Commissioners appeared headed Wednesday toward adopting another recommendation meant to better oversee and manage the health care of Medicare patients, which calls on Congress to "initiate a medical home pilot in Medicare." The recommendation outlined various "stringent criteria" that "medical homes" must meet.

To get the designation, a physician practice would have to show the capability to "furnish primary care" including "coordinating appropriate preventive, maintenance, and acute health care services." It would have to "use health information technology for active clinical support." It would have to "conduct care management and "maintain 24-hour patient communication and rapid access." It also would have to "keep up-to-date records of patients' advance directives" explaining what treatment they'd want if they became incapacitated.

The recommendation under discussion also called for requiring a "physician pay-for-performance program" in the pilot rewarding higher quality and greater efficiency.

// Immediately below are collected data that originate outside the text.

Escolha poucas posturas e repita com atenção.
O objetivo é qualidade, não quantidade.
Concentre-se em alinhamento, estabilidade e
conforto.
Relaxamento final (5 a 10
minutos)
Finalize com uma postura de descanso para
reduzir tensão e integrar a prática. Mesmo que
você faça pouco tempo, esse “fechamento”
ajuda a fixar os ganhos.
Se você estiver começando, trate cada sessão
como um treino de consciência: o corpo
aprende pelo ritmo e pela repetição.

And it said that the pilot "must have clear and explicit thresholds for determining if it can be expanded into the full Medicare program, or discontinued entirely."

Other language in the recommendation under discussion would require a participating Medicare beneficiary to sign a document designating a practice as a medical home and requiring notification of the home by the beneficiary if treatment was obtained outside the providers designated by that home. In addition, Medicare would have to provide the home with data on the levels of use by a beneficiary of Medicare-covered services, and the home would have to have a quality improvement program.

Medical homes would receive an added payment each month per participating Medicare enrollee.

Commissioners also weighed recommendations meant to intensify scrutiny by hospitals and doctors of how they provide care to avoid readmissions to the hospital and other forms of inefficient treatment.

Commissioners agreed to recommend that Congress require HHS "to confidentially report readmission rates and resource use around hospitalization episodes to hospitals and physicians. Beginning in the third year, providers' relative resource use should be publicly disclosed." The public would then be able to compare the efficiency of various hospitals and doctors in deciding where to go for treatment.

Commissioners also were expected to approve recommendations relating to "bundled" payment, in which Medicare would issue single payments for episodes of treatment such as heart attacks that would be shared by both the hospital and the doctors involved in delivering the care. The idea is that the single payment would spur them to be more efficient because they'd team up to be more efficient to have more of the payment left over to share after they'd delivered treatment. Doctors and hospitals now get paid separately.